Word distance in source with exclusion in target

Hi,

I am running a search on a set of files to make sure that a certain rule is respected. Basically, if in the Spanish source the words “presidente” or “vice presidente” are followed by “(e)”, the target must use the translation “acting president” or “acting vice-president”. The problem is that there may be several words between “presidente” and (e), for instance in a case like “Manuel Miranda, presidente de [long name of a Company department] (e)”

My first thought: modify the Word Distance search template for the source; specify -“acting” as the target, and use a Power Search.

Since I am here, you can tell that I haven’t been successful. My results:

  • “presidente>.{,60}<(e)>” seems to find all occurrences of “…presidente… …(e)” as expected if used with an empty target field

  • “-“acting”” used with an empty source field and run as a power search only finds one string - without a constraint in the source, it should pretty much find every single string in the project

  • The two used together find nothing

The files that I am searching on are TMXs. I created a dummy one that only contains a hit for the logic I am applying:

<?xml version="1.0" encoding="utf-8"?>
<tmx version = "1.4">
<header creationtool="Linguist TMX tool" creationtoolversion="1.0" segtype="paragraph" adminlang ="EN-US">
</header>
<body>
<tu>
<tuv xml:lang="es" creationdate="20190722T193451" creationid="!MT">
<seg>El presidente Joan Maria Vasquez Martinez (e)</seg>
</tuv>
<tuv xml:lang="en">
<seg>President Joan Maria Vasquez Martinez</seg>
</tuv>
</tu>
</body>
</tmx>

Any help is welcome!

Hi,

It’s curious that the target expression only gets one hit. Did you try testing the source + target expressions with a dummy source/target .txt file, like the one you attached?

Hi,

When using regular expressions as search mode, parentheses must be escaped if you search these characters.

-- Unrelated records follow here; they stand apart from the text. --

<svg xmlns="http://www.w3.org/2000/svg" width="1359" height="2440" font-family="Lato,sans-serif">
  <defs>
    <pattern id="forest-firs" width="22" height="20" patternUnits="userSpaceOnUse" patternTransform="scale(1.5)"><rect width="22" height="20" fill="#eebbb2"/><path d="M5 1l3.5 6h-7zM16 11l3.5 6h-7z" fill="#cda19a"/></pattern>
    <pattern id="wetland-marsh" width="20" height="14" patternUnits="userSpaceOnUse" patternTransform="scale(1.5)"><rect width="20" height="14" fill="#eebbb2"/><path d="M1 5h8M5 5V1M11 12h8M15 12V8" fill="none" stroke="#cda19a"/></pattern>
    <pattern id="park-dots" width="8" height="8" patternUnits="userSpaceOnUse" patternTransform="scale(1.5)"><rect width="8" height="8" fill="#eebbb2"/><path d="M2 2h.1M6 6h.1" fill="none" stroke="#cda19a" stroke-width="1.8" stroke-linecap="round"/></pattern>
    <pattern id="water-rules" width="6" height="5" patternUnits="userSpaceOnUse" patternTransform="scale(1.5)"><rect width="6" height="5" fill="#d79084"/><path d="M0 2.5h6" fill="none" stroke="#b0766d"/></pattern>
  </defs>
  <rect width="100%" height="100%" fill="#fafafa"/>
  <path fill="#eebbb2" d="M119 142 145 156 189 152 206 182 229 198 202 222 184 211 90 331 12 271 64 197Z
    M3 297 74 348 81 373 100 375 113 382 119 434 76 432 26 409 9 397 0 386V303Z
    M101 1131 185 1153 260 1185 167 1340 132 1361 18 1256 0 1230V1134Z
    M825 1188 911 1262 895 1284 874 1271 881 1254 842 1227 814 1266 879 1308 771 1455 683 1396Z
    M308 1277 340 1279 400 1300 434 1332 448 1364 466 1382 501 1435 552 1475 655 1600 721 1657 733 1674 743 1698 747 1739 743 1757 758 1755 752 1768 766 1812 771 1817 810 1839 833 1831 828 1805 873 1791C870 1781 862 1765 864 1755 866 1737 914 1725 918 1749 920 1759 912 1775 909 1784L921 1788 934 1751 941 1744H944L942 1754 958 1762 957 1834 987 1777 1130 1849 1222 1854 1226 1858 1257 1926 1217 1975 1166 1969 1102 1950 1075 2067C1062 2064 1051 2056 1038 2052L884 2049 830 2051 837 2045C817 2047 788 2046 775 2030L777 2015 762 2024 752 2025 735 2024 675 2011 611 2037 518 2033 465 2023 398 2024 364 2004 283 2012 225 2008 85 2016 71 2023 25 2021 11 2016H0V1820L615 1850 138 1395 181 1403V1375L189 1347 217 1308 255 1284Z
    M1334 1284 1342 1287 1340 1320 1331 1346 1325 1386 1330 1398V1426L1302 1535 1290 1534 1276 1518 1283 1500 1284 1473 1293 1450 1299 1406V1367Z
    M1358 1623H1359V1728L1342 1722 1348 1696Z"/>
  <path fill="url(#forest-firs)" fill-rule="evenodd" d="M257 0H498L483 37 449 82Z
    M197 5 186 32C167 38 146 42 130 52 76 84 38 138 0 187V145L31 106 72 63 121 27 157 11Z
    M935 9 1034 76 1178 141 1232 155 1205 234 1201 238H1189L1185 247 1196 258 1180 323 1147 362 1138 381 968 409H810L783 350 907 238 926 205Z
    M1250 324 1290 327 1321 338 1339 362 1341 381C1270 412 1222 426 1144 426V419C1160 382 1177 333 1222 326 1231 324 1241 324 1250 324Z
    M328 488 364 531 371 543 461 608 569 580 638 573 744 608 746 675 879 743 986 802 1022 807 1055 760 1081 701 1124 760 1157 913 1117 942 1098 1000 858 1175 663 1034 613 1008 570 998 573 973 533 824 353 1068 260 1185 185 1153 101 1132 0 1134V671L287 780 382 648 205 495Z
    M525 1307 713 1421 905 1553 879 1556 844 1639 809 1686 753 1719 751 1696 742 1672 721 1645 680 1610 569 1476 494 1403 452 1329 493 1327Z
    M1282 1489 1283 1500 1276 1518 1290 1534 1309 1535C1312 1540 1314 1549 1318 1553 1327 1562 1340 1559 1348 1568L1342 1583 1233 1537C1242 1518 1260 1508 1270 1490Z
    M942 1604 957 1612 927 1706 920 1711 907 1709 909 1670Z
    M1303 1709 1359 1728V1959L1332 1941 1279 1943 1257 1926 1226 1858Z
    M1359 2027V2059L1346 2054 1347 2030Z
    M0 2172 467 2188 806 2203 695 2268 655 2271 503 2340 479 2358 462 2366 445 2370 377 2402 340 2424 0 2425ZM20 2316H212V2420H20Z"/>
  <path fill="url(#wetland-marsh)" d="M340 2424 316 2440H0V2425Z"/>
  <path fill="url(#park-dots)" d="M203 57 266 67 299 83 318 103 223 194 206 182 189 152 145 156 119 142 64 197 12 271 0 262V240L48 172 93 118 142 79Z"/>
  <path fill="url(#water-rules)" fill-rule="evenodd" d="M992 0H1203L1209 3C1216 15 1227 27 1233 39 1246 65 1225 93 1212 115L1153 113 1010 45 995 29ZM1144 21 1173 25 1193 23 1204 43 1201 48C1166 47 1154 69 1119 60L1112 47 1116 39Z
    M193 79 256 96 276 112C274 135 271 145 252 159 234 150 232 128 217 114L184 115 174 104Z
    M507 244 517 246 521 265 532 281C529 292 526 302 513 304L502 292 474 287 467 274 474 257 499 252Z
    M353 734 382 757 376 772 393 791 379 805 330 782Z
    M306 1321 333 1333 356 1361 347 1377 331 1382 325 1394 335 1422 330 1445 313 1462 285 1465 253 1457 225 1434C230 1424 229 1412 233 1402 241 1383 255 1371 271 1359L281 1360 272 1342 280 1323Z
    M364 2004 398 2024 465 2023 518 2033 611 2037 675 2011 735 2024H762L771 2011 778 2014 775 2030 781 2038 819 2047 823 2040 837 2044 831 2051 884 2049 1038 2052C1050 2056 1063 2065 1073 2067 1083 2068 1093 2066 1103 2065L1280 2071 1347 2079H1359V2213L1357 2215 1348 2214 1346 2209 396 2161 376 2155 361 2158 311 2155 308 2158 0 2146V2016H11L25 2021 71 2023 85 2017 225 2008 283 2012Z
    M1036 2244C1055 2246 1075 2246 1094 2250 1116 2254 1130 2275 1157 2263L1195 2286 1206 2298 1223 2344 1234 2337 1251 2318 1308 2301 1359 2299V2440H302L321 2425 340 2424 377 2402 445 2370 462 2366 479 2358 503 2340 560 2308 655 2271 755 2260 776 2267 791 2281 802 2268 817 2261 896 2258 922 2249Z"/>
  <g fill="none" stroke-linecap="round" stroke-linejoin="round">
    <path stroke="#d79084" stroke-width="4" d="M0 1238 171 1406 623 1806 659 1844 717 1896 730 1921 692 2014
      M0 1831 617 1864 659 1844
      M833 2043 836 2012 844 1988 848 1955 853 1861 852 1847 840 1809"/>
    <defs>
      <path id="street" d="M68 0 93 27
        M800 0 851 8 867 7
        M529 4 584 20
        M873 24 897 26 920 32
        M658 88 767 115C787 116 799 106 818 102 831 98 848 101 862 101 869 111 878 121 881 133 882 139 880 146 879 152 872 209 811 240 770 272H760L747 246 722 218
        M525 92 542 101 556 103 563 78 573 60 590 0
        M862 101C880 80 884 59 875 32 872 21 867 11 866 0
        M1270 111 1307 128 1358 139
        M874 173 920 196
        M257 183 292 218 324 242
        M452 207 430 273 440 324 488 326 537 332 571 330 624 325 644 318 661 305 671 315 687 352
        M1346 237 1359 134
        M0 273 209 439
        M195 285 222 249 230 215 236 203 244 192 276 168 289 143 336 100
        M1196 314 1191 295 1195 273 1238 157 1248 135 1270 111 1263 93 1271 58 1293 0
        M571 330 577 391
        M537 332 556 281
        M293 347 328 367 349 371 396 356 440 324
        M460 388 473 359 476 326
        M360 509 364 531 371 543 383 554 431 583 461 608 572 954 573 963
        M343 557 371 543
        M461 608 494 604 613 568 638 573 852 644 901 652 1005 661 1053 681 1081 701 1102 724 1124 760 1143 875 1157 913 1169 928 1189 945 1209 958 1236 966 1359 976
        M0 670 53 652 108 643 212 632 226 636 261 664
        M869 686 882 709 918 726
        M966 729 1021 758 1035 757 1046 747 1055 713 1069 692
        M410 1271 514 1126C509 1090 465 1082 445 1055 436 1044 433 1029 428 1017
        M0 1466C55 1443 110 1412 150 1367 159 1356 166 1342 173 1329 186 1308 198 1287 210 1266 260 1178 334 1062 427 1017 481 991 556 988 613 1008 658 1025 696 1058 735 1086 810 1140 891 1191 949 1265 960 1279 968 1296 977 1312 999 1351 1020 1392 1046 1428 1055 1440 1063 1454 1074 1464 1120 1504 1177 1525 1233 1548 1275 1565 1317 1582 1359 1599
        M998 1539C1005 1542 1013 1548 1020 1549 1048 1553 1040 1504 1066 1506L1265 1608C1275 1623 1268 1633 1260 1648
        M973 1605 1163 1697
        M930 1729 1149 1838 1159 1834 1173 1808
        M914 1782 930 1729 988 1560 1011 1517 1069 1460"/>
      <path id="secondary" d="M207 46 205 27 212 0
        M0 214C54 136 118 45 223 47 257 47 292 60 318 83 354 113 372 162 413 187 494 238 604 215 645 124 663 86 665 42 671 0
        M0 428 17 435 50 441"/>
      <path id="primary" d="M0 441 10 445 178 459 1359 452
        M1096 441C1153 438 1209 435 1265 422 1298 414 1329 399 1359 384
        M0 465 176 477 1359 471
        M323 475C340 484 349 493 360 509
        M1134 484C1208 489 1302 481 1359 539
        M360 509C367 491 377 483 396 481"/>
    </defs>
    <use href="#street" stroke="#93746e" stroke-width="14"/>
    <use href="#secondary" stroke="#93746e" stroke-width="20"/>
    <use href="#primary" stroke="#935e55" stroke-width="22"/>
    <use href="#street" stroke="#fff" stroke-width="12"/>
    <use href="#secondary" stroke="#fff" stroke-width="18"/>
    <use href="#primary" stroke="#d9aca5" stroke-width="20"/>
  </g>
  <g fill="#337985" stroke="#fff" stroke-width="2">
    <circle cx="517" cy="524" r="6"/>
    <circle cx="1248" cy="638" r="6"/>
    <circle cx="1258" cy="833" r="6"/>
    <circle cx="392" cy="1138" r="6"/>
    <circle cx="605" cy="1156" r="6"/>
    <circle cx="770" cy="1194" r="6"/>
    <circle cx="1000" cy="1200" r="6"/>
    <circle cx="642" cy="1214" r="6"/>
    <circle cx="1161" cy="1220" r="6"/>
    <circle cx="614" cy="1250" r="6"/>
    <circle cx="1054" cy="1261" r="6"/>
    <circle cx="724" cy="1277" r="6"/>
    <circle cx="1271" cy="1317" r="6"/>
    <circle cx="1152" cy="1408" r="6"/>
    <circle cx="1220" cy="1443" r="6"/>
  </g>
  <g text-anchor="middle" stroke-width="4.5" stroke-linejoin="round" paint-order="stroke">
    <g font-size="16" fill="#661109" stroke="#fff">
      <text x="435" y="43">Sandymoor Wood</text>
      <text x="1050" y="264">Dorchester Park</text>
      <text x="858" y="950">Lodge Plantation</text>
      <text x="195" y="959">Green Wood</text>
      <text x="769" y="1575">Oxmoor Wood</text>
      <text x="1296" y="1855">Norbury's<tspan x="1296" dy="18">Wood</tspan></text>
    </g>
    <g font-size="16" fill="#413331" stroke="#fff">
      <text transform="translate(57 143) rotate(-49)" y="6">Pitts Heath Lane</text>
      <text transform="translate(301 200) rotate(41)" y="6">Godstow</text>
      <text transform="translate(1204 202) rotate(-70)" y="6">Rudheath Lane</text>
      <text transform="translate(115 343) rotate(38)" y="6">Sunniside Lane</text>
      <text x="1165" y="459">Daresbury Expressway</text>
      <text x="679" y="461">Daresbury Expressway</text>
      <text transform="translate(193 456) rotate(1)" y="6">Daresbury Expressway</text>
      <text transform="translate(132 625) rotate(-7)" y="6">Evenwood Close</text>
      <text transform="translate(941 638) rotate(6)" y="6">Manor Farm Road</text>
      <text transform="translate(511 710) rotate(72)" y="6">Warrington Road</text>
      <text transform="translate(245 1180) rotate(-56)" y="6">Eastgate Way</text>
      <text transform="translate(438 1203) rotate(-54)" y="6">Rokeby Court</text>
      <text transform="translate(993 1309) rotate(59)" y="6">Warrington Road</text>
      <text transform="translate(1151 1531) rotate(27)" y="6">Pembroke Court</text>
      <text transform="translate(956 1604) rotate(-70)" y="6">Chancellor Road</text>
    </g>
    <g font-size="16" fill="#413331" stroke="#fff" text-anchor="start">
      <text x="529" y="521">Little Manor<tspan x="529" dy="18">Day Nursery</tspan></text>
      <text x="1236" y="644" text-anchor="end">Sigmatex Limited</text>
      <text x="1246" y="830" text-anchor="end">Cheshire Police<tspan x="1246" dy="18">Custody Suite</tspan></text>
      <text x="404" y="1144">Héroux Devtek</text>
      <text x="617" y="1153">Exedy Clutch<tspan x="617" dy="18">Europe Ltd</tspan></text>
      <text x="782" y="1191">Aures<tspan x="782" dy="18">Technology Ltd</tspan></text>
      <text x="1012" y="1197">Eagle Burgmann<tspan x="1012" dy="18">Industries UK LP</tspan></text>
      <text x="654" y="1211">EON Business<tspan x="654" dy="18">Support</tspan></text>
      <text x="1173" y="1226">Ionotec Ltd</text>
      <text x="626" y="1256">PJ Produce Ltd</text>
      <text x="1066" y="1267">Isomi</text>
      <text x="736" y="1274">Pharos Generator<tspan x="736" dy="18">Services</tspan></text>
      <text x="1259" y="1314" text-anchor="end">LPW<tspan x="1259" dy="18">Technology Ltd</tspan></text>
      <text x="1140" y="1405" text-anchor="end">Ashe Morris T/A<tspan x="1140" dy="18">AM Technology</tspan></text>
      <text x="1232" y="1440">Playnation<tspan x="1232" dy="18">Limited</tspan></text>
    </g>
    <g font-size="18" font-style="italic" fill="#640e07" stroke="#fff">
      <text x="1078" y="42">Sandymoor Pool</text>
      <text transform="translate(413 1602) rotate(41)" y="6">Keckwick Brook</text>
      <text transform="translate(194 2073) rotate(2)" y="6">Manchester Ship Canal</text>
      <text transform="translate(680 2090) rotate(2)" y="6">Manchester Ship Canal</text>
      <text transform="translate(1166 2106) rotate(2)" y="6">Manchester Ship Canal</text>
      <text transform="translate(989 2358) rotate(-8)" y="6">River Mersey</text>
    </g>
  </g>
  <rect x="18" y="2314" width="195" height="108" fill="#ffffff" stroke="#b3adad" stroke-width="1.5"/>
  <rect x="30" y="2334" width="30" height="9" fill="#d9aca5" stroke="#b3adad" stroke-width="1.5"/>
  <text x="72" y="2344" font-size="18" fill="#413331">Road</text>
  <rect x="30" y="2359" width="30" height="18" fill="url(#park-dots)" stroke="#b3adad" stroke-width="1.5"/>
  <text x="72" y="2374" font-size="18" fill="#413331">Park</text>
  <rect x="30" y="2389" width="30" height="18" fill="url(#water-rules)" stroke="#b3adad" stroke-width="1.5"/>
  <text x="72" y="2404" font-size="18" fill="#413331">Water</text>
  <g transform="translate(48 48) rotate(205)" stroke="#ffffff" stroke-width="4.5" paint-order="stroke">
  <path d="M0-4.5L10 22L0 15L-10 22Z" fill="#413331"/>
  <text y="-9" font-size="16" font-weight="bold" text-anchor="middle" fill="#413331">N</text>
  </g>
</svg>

Try the following search to find those strings:

Source: "presidente> (<[^[:space:]]+>[:space:])+ \(e\)"
Target: -“acting”
PowerSearch: On.
Search mode: Regular Expressions

Regards,
Oscar.

Hi Òscar,

you definitely were onto something, but your expression to search the source didn’t work. I have modified it as follows:

"presidente>.{0,60} \(e\)"

Once added the appropriate target exclusion expression and launched a power search, I get one valid hit as I expected. Thank you for identifying the issue - odd that I would get hits at all with non-escaped parentheses. I had noticed that the closing parenthesis was not part of the found string, but I ascribed it to a minor visualization issue; while it’s probably what prevented the whole search from working.

Thank you!
Stefano

Hi Robert,

I had only tried on the TMX dummy. At any rate, as you can read below, the issue was cleared by escaping the parentheses in the source and moving (e) out of the angled brackets <>.
Another odd fact: this morning, if I only use the target expression
-"acting"
and run a Power Search, I do find all strings as expected. I wonder what I was doing wrong yesterday…

Thank you
Stefano